**Problem to solve**
The full set of entries needs to be reproduced exactly.

**Entries provided**
···

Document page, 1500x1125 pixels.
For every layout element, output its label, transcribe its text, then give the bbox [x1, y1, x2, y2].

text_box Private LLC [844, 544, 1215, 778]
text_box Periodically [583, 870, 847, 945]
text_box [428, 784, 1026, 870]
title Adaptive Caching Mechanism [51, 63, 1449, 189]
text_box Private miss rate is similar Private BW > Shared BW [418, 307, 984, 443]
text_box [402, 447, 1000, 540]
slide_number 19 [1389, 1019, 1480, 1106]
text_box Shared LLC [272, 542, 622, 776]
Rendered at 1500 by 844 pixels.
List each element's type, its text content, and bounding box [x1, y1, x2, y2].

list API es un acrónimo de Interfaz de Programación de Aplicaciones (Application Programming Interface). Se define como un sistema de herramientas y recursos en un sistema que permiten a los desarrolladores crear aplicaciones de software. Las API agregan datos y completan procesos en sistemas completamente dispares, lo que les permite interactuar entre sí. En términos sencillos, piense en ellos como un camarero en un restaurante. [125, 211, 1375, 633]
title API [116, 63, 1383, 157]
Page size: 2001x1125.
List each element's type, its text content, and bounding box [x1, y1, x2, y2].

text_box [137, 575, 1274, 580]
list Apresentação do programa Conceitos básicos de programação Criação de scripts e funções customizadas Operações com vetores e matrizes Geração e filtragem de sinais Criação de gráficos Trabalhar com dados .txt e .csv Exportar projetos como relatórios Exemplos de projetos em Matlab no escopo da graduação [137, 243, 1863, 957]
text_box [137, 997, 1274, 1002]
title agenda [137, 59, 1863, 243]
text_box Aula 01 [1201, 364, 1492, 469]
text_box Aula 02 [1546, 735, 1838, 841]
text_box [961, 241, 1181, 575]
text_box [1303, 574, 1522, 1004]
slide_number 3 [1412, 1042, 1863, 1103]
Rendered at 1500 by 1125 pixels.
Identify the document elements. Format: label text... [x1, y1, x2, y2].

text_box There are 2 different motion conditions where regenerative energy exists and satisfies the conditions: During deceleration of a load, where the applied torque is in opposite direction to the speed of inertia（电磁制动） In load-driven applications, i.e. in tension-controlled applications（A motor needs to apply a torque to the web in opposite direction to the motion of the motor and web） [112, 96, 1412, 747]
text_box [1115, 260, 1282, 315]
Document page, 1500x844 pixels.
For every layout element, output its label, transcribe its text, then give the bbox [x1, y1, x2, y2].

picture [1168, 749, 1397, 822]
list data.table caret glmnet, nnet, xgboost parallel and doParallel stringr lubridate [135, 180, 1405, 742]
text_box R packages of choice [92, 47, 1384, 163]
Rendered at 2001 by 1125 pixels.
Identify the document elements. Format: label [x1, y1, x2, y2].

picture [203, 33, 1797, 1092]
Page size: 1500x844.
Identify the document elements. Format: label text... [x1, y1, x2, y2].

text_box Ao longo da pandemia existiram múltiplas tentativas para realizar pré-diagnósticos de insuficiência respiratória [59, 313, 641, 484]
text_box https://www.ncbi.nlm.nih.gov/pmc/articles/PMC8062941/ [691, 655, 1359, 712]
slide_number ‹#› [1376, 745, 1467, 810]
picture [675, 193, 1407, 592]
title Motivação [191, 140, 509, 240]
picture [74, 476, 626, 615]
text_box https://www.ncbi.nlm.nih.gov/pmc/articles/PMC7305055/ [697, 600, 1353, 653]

···

**Completed exercise**
Document page, 1500x1125 pixels.
For every layout element, output its label, transcribe its text, then give the bbox [x1, y1, x2, y2].

text_box Private LLC [844, 544, 1215, 778]
text_box Periodically [583, 870, 847, 945]
text_box [428, 784, 1026, 870]
title Adaptive Caching Mechanism [51, 63, 1449, 189]
text_box Private miss rate is similar Private BW > Shared BW [418, 307, 984, 443]
text_box [402, 447, 1000, 540]
slide_number 19 [1389, 1019, 1480, 1106]
text_box Shared LLC [272, 542, 622, 776]
Rendered at 1500 by 844 pixels.
List each element's type, its text content, and bounding box [x1, y1, x2, y2].

list API es un acrónimo de Interfaz de Programación de Aplicaciones (Application Programming Interface). Se define como un sistema de herramientas y recursos en un sistema que permiten a los desarrolladores crear aplicaciones de software. Las API agregan datos y completan procesos en sistemas completamente dispares, lo que les permite interactuar entre sí. En términos sencillos, piense en ellos como un camarero en un restaurante. [125, 211, 1375, 633]
title API [116, 63, 1383, 157]
Page size: 2001x1125.
List each element's type, its text content, and bounding box [x1, y1, x2, y2].

text_box [137, 575, 1274, 580]
list Apresentação do programa Conceitos básicos de programação Criação de scripts e funções customizadas Operações com vetores e matrizes Geração e filtragem de sinais Criação de gráficos Trabalhar com dados .txt e .csv Exportar projetos como relatórios Exemplos de projetos em Matlab no escopo da graduação [137, 243, 1863, 957]
text_box [137, 997, 1274, 1002]
title agenda [137, 59, 1863, 243]
text_box Aula 01 [1201, 364, 1492, 469]
text_box Aula 02 [1546, 735, 1838, 841]
text_box [961, 241, 1181, 575]
text_box [1303, 574, 1522, 1004]
slide_number 3 [1412, 1042, 1863, 1103]
Rendered at 1500 by 1125 pixels.
Identify the document elements. Format: label text... [x1, y1, x2, y2].

text_box There are 2 different motion conditions where regenerative energy exists and satisfies the conditions: During deceleration of a load, where the applied torque is in opposite direction to the speed of inertia（电磁制动） In load-driven applications, i.e. in tension-controlled applications（A motor needs to apply a torque to the web in opposite direction to the motion of the motor and web） [112, 96, 1412, 747]
text_box [1115, 260, 1282, 315]
Document page, 1500x844 pixels.
For every layout element, output its label, transcribe its text, then give the bbox [x1, y1, x2, y2].

picture [1168, 749, 1397, 822]
list data.table caret glmnet, nnet, xgboost parallel and doParallel stringr lubridate [135, 180, 1405, 742]
text_box R packages of choice [92, 47, 1384, 163]
Rendered at 2001 by 1125 pixels.
Identify the document elements. Format: label [x1, y1, x2, y2].

picture [203, 33, 1797, 1092]
Page size: 1500x844.
Identify the document elements. Format: label text... [x1, y1, x2, y2].

text_box Ao longo da pandemia existiram múltiplas tentativas para realizar pré-diagnósticos de insuficiência respiratória [59, 313, 641, 484]
text_box https://www.ncbi.nlm.nih.gov/pmc/articles/PMC8062941/ [691, 655, 1359, 712]
slide_number ‹#› [1376, 745, 1467, 810]
picture [675, 193, 1407, 592]
title Motivação [191, 140, 509, 240]
picture [74, 476, 626, 615]
text_box https://www.ncbi.nlm.nih.gov/pmc/articles/PMC7305055/ [697, 600, 1353, 653]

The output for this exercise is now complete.